▸ LISTED RECORDS:
══════════════════════════════
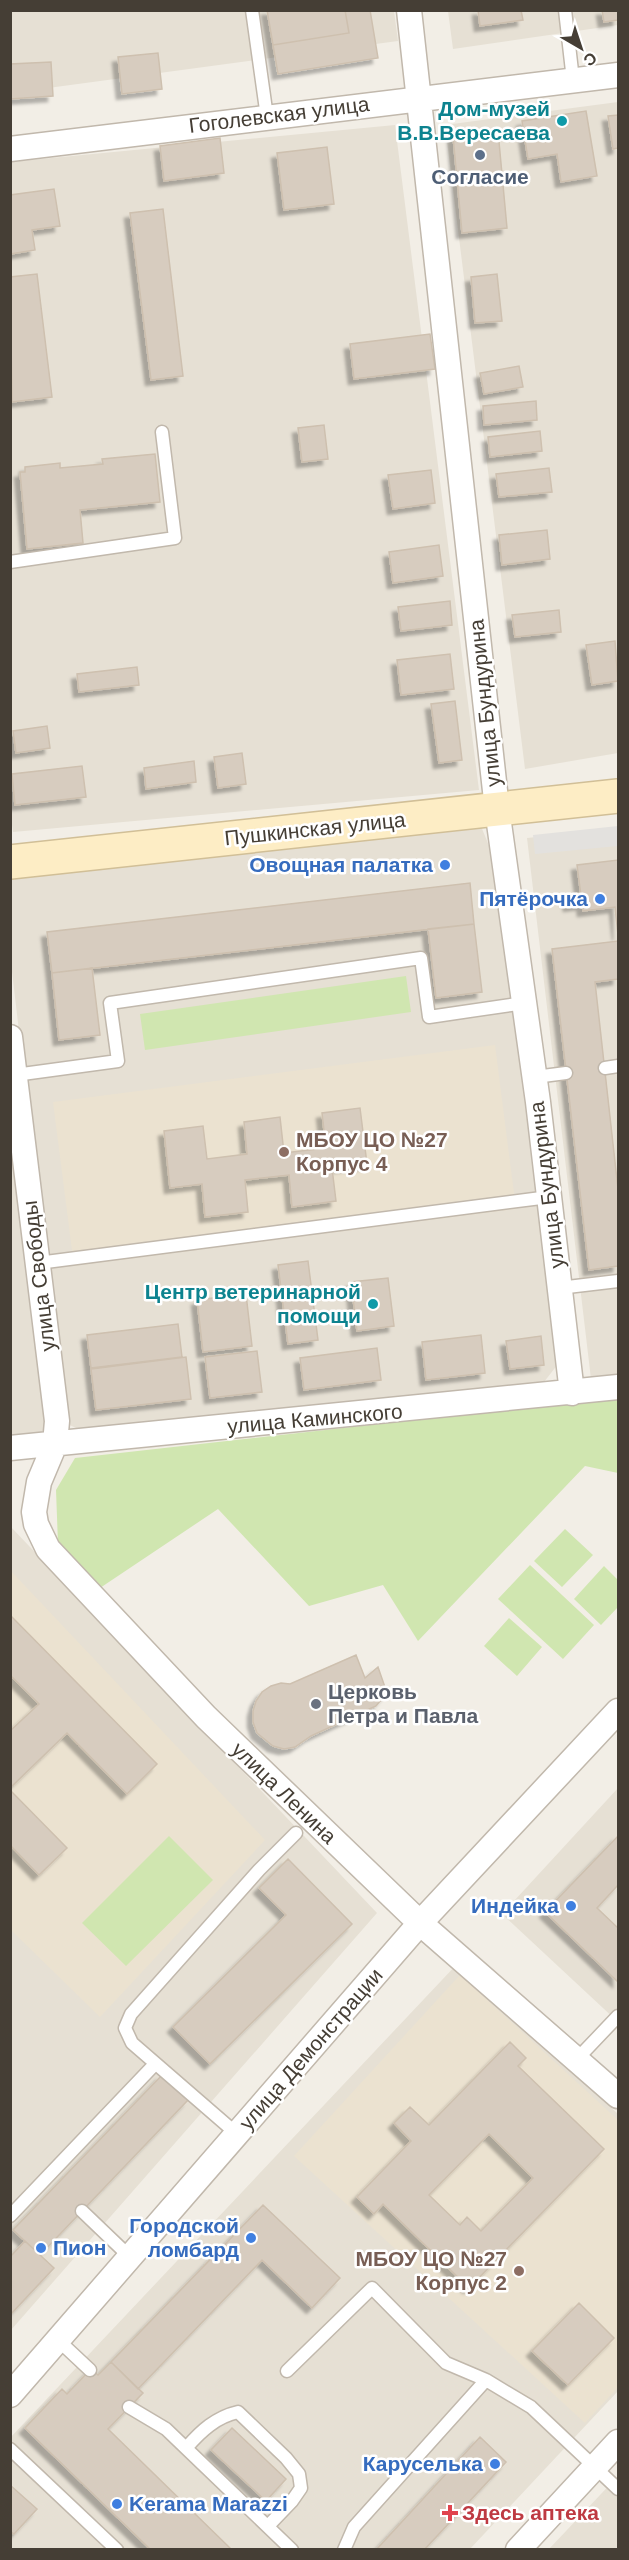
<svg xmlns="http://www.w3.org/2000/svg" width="629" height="2560" viewBox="0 0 629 2560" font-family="Arial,sans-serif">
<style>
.residential{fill:#e6e0d4}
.education{fill:#ebe2d0}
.green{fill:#d0e6b0}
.parking{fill:#e3e1de}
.building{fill:#d7ccbf;stroke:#cec0af;stroke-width:1.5;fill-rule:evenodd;filter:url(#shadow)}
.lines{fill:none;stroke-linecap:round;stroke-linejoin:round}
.lane-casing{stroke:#c1b8ac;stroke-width:15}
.street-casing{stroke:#c1b8ac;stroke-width:27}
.secondary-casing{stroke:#d1bf97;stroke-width:36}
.lane{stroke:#fff;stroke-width:12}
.street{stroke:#fff;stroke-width:24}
.secondary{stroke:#fdedc5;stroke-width:33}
.culture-dot{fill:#0f9aa8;stroke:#fff;stroke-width:2}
.service-dot{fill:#5c6f8a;stroke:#fff;stroke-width:2}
.shop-dot{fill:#3f7fe0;stroke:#fff;stroke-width:2}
.education-dot{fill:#8d6e63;stroke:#fff;stroke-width:2}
.worship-dot{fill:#6b7280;stroke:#fff;stroke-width:2}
.health-dot{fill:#e0444e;stroke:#fff;stroke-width:2}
.labels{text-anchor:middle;stroke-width:5;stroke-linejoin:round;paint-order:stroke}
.culture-label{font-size:21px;font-weight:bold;fill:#0d838f;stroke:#fff;text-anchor:end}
.street-label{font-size:21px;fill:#453e35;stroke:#fff}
.service-label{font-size:21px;font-weight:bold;fill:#4e5e75;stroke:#fff}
.shop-label{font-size:21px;font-weight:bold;fill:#366cbe;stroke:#fff;text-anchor:end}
.education-label{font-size:21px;font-weight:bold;fill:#785e54;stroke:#fff;text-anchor:start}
.worship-label{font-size:21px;font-weight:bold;fill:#5b616d;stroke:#fff;text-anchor:start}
.health-label{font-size:21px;font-weight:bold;fill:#be3a42;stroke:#fff;text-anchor:start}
</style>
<defs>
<filter id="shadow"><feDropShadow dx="-5.5" dy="5.5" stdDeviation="1.5" flood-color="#0004"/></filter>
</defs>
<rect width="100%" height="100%" fill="#f2eee6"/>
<path class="residential" d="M 10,11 L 394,11 L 398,41 L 11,93 Z
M 448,11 L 618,11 L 618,25 L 453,49 Z
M 618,102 L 618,753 L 525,769 L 445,125 Z
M 395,125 L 479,790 L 13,832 L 10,810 L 10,162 Z
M 478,819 L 492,853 L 521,1047 L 558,1364 L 544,1382 L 83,1431 L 65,1423 L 11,963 L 10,875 Z
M 618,829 L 618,1376 L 591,1379 L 527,838 Z
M 10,1125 L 50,1425 L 35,1437 L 10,1438 Z
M 11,1527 L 377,1913 L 11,2330 Z
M 618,1788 L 618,2022 L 502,1914 Z
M 458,1963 L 618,2114 L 618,2391 L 470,2549 L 11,2549 L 10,2438 Z
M 618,2476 L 618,2549 L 549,2549 Z"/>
<path class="education" d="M 495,1045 L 516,1209 L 74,1266 L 53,1102 Z
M 10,1570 L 265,1840 L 100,2017 L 11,1930 Z
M 460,1975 L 618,2120 L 618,2387 L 585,2423 L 294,2156 Z"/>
<path class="green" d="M 406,976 L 411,1012 L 145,1050 L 140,1014 Z
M 618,1397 L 618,1473 L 585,1466 L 418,1641 L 383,1585 L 309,1606 L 218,1509 L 100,1588 L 58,1544 L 56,1490 L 75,1458 Z
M 565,1529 L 593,1555 L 562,1587 L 534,1561 Z
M 530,1565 L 594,1625 L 563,1659 L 498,1599 Z
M 604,1566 L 618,1580 L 618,1607 L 601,1625 L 574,1599 Z
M 509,1618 L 542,1647 L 517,1676 L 484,1646 Z
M 169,1836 L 213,1880 L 126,1966 L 82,1923 Z"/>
<path class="parking" d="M 618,826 L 618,846 L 535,854 L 533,835 Z"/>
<path class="building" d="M 267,10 L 345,10 L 349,33 L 273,45 Z
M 345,10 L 370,10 L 378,58 L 278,74 L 273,45 L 349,33 Z
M 478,10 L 521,10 L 523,20 L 480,26 Z
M 602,10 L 618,10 L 618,20 L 604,22 Z
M 158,53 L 162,89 L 122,94 L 118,57 Z
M 51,62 L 53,96 L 10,99 L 10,64 Z
M 586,111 L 597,176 L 561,182 L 557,154 L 528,159 L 522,121 Z
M 618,115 L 618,148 L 613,149 L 608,116 Z
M 498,131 L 507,228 L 462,233 L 453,136 Z
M 220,138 L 224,173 L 164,181 L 160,146 Z
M 327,147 L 334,204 L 284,210 L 277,153 Z
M 54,189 L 60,226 L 32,230 L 35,250 L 10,254 L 10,195 Z
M 163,209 L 183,376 L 151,380 L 130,213 Z
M 37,274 L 52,397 L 12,402 L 10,277 Z
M 497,274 L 502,321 L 475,323 L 471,277 Z
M 430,334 L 435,369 L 354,379 L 350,344 Z
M 519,366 L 523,387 L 484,394 L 480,373 Z
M 536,401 L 537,420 L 484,425 L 483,406 Z
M 324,425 L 328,459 L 302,462 L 298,428 Z
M 540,431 L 542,451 L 490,457 L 488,437 Z
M 155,454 L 160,502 L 80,510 L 83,543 L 27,549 L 20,472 L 25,472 L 25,467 L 60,463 L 60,468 L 103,464 L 102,459 Z
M 549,468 L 552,492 L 499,497 L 496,474 Z
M 431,470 L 435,503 L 393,509 L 388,475 Z
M 547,530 L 550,559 L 502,565 L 499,535 Z
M 439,545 L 443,576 L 393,583 L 389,552 Z
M 450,601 L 452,625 L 401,631 L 398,607 Z
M 559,610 L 561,632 L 515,637 L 512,615 Z
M 615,641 L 618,681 L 592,685 L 586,645 Z
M 450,654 L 454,689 L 401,695 L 397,660 Z
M 137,667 L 139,685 L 79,692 L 77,674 Z
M 455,701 L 462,760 L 439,763 L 431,704 Z
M 47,726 L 50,748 L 16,753 L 13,731 Z
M 242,753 L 246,784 L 218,788 L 214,757 Z
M 194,761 L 196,782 L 146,789 L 144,768 Z
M 82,766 L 86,797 L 15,805 L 12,774 Z
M 618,860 L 618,935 L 615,907 L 583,911 L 577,865 Z
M 470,883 L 474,924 L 52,973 L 47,932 Z
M 581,893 L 582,904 L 569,906 L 567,895 Z
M 474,924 L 482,992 L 436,998 L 428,929 Z
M 618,941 L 618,979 L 595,982 L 618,1189 L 618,1266 L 589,1270 L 552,949 Z
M 92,968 L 100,1035 L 59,1040 L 52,973 Z
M 360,1108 L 367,1164 L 332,1168 L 336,1201 L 292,1207 L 289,1175 L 245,1180 L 248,1212 L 205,1217 L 202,1184 L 170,1188 L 164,1131 L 203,1126 L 207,1159 L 247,1154 L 244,1122 L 280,1117 L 284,1153 L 326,1148 L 322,1113 Z
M 308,1261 L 318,1340 L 288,1344 L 278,1265 Z
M 388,1278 L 394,1326 L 357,1331 L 351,1282 Z
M 246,1294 L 252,1346 L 203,1352 L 197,1300 Z
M 178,1324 L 182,1357 L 91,1368 L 87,1335 Z
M 481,1335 L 485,1373 L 426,1380 L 422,1342 Z
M 541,1336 L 544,1365 L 510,1369 L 506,1341 Z
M 377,1348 L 381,1380 L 304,1390 L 300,1358 Z
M 257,1351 L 262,1392 L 210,1398 L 205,1357 Z
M 186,1357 L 191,1399 L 96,1410 L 91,1369 Z
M 10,1615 L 157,1764 L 127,1794 L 67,1733 L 10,1788 L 10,1731 L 39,1704 L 10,1675 Z
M 356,1655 L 365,1678 L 378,1667 L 387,1693 L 376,1706 L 311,1736 L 295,1747 L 284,1749 L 273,1746 L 257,1733 L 253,1722 L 253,1711 L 256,1701 L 262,1692 L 271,1686 L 281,1683 L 290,1684 Z
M 10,1790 L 67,1848 L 39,1875 L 10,1845 Z
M 618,1836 L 618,1885 L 597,1908 L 618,1928 L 618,1982 L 545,1912 Z
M 288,1859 L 352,1924 L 210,2064 L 173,2027 L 286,1915 L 259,1888 Z
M 510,2042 L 526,2058 L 518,2066 L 604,2149 L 469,2288 L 383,2204 L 374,2214 L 357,2197 L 411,2141 L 394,2123 L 410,2107 L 429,2125 ZM 489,2134 L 533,2178 L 481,2231 L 467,2217 L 460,2225 L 429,2195 Z
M 162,2075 L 188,2100 L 40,2255 L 13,2230 Z
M 263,2205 L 340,2278 L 312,2308 L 262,2260 L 138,2389 L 111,2362 Z
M 25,2241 L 54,2268 L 10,2315 L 10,2257 Z
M 579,2303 L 614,2338 L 568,2385 L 532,2351 Z
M 111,2362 L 143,2393 L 108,2429 L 232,2550 L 151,2550 L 25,2428 L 62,2389 L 67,2394 L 91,2369 L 98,2375 Z
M 232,2428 L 286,2479 L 266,2501 L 211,2450 Z
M 480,2437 L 506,2462 L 424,2550 L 376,2550 Z
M 10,2485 L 37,2509 L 14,2534 L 10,2531 Z"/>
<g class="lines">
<g class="lane-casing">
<path id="lane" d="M 252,10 L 267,117
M 565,10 L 573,80
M 10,562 L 175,538 L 162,432
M 605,1068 L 618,1066
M 15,1075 L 118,1061 L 110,1003 L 421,958 L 429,1017 L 524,1003
M 535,1077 L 566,1073
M 38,1263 L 549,1197
M 559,1288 L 618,1281
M 578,2058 L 618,2016
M 237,2134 L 132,2043 L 125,2028 L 131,2014 L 259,1870 L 296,1833
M 82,2211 L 130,2257
M 10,2216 L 155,2064
M 58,2340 L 90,2370
M 287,2371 L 372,2288 L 446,2363 L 486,2380 L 531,2407 L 618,2489
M 129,2407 L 166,2429 L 292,2550
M 187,2447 C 201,2431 216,2417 238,2412 L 286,2458 L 299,2474 L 301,2488 L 292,2501 L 268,2526
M 10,2449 L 117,2550
M 344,2550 L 354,2527 L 486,2380"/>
</g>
<g class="street-casing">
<path id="street" d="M 409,10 L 497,809 L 538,1102 L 572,1393
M 10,149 L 618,75
M 10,1037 L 57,1421 L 55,1444 L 39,1482 L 34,1512 L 36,1524 L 48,1549 L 206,1717 L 420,1923 L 618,2096
M 10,1448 L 618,1387
M 10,2395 L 420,1923 L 618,1711
M 518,2550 L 618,2442"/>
</g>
<g class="secondary-casing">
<path id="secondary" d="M 10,862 L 618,796"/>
</g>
<use href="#lane" class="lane"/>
<use href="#street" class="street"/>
<use href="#secondary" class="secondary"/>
</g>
<g class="culture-dot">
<circle cx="562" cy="121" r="6"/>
<circle cx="373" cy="1304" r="6"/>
</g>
<circle class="service-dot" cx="480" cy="155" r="6"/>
<g class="shop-dot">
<circle cx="445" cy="865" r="6"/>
<circle cx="600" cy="899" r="6"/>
<circle cx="571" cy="1906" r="6"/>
<circle cx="251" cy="2238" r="6"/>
<circle cx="41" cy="2248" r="6"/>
<circle cx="495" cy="2464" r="6"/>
<circle cx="117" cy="2504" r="6"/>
</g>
<g class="education-dot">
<circle cx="284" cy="1152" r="6"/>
<circle cx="519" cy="2271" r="6"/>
</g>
<circle class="worship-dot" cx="316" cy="1704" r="6"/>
<path class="health-dot" d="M447 2504h6v6h6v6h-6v6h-6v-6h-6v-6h6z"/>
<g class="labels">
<g class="culture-label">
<text x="550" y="116">Дом-музей<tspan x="550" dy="24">В.В.Вересаева</tspan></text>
<text x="361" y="1299">Центр ветеринарной<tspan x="361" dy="24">помощи</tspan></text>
</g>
<g class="street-label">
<text transform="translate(279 115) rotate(-7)" y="7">Гоголевская улица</text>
<text transform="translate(485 703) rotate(-96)" y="7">улица Бундурина</text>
<text transform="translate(315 829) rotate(-6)" y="7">Пушкинская улица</text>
<text transform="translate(547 1185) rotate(-97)" y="7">улица Бундурина</text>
<text transform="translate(39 1276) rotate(-97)" y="7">улица Свободы</text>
<text transform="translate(315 1419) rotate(-5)" y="7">улица Каминского</text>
<text transform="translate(284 1793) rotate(44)" y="7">улица Ленина</text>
<text transform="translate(311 2049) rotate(-49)" y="7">улица Демонстрации</text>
</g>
<g class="service-label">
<text x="480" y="184">Согласие</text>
</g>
<g class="shop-label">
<text x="433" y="872">Овощная палатка</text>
<text x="588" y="906">Пятёрочка</text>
<text x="559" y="1913">Индейка</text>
<text x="239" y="2233">Городской<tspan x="239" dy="24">ломбард</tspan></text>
<text x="53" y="2255" text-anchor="start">Пион</text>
<text x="483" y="2471">Каруселька</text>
<text x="129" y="2511" text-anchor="start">Kerama Marazzi</text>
</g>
<g class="education-label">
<text x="296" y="1147">МБОУ ЦО №27<tspan x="296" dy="24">Корпус 4</tspan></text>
<text x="507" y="2266" text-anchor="end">МБОУ ЦО №27<tspan x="507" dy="24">Корпус 2</tspan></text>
</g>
<g class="worship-label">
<text x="328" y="1699">Церковь<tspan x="328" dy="24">Петра и Павла</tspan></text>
</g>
<g class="health-label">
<text x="462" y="2520">Здесь аптека</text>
</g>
</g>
<rect width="629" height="2560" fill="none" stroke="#453e35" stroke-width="24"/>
<g transform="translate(581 48) rotate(141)" stroke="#ffffff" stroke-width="4.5" paint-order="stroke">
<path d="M0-4.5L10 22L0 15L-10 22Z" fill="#453e35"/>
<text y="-9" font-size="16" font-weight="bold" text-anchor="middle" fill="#453e35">С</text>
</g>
</svg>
══════════════════════════════
▸ WHAT NEEDS TO BE DONE: Every line above that holds the word "shadow" should be copied out.

▸ SOLUTION FOR THIS TASK:
.building{fill:#d7ccbf;stroke:#cec0af;stroke-width:1.5;fill-rule:evenodd;filter:url(#shadow)}
<filter id="shadow"><feDropShadow dx="-5.5" dy="5.5" stdDeviation="1.5" flood-color="#0004"/></filter>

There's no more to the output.